Réinsertion productive
Ce travail de la terre, Théo Lohm le voit donc comme formateur, comme une manière de
montrer à des personnes qui se sont perdues ou qui ne se sont pas encore trouvées
l’importance de l’enracinement. Dans cette optique, la productivité ne figure pas comme
priorité absolue, même si l’exploitation maraîchère fonctionne à plein régime. A La Sapinière,
on forme, on guide, on fait grandir. On teste aussi, comme le présente Théo Lohm: “Parfois,
on nous confie des projets qui demandent beaucoup de temps et que certains privés ne
souhaitent pas effectuer. L’an dernier, pour une grande enseigne, nous avons par exemple
cultivé des légumes nains. Nous avons également essayé plusieurs types de cultures de
haricots”.
En reconversion Bio
Ecouter le rythme et la nature de chacun va de paire avec le respect de l’environnement et
l’optique d’une alimentation durable. C’est pourquoi le secteur maraîcher des Etablissements
de Bellechasse entament en 2020 la deuxième année de leur reconversion Bio. Une
démarche qui fait totalement sens selon Théo Lohm qui a toujours favorisé ce principe,
même s’il représente quelque 20% de travail en plus - surtout dû au désherbage manuel.

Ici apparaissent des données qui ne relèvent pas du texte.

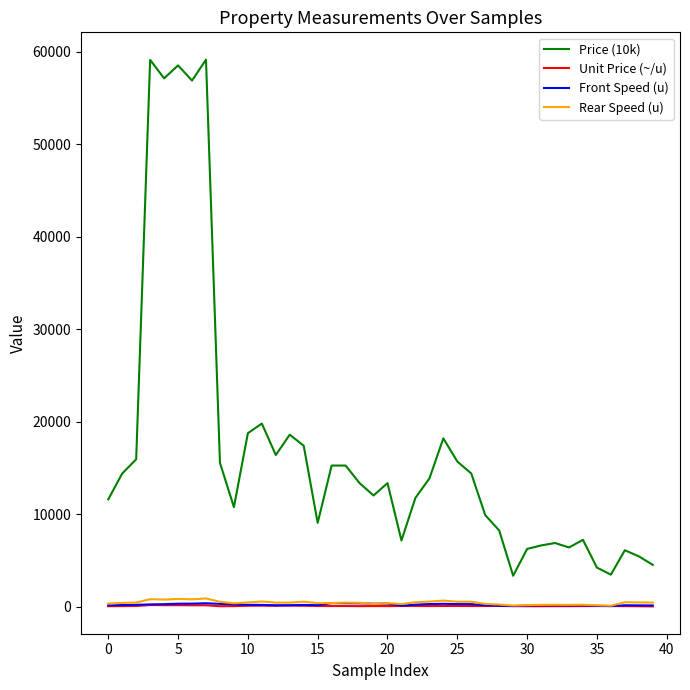

Does the chart display data point markers on the line(s)?

No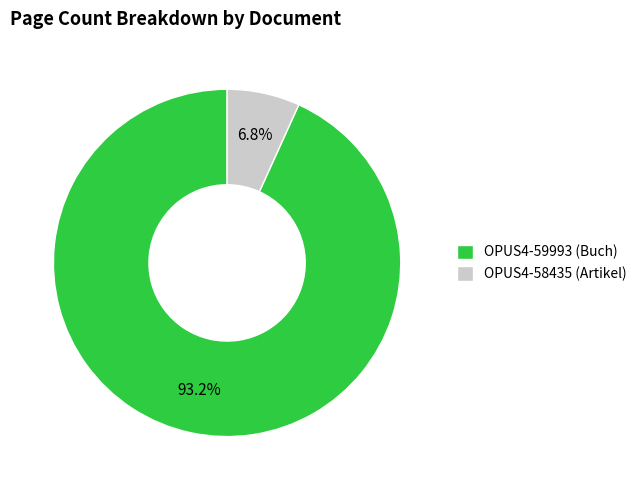

Which category has the smallest portion of the pie?

OPUS4-58435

“Avant tout, il ne faut pas brûler les étapes. Notre cerveau doit faire “ reset” pour penser
différemment. Ensuite, on met en route des processus pour commencer à construire quelque
chose. Plus on avance, plus on se rend compte que l’essentiel est dans les détails”,
développe-t-il. Cette démarche parle aux détenus et a le mérite d’en passionner
quelques-uns. “De sa propre initiative, l’un d’eux s’est même commandé des livres sur la
culture durable des légumes. De ces lectures proviennent des idées et il en résulte un beau
partage”, ajoute le responsable de secteur. Pour l’instant, seul le secteur maraîcher vise le
label Bourgeon, les responsables de la production de viande, de lait et de céréales
étudieront cette possibilité une fois la reconversion Bio de La Sapinière achevée.
Vers la Certification Terroir Fribourg
Il semblait également cohérent à Théo Lohm de faire certifier les produits de la terre
fribourgeoise qu’il cultive par le label Terroir Fribourg. “Un projet de plus pour 2021!”, lance
le maraîcher pour qui la certification va de paire avec le processus de reconversion Bio. “La
Certification Terroir Fribourg valorise l’origine, souligne le respect de la terre et du sol”,
ajoute-t-il.
L’hiver dans l’assiette
Outre les hectares de cultures plein champ, La Sapinière bénéficie de quelques serres dont
une seule est chauffée à bois durant les mois les plus froids. De la doucette, des salades, des
radis y sont cultivés, tandis que dans la serre voisine, des côtes de bette seront bientôt
coupées. Dans les champs, quelques choux de Bruxelles et quelques poireaux attendent
qu’on les récolte. Mais la majeure partie de la production récoltée durant l’automne attend
dans des chambres froides à 5°C. Ainsi, différentes sortes de choux, choux chinois, pain de
sucre, salsifis, carottes, raves, betteraves, pommes-de-terres sont disponibles durant l’hiver
au magasin de La Sapinière, ouvert au public toute la semaine entre 13h45 et 16h45. Mais
en premier lieu, La Sapinière destine sa production aux cuisines des Etablissements de
Bellechasse. Quelques restaurants lacois et singinois viennent s’approvisionner à La
Sapinière également.
L’éclosion du printemps
Si l’hiver la nature sommeille sous le froid et les brumes, le printemps inaugure en fanfare les
grands travaux horticoles: une période dense pour le personnel de La Sapinière, entre la
récolte des asperges blanches - la spécialité du lieu - et de la rhubarbe qui viennent s’ajouter
à toutes les autres cultures de primeur. Une chose est sûre, lorsque l’on travaille la terre, on
a toute l’année des légumes sur la planche!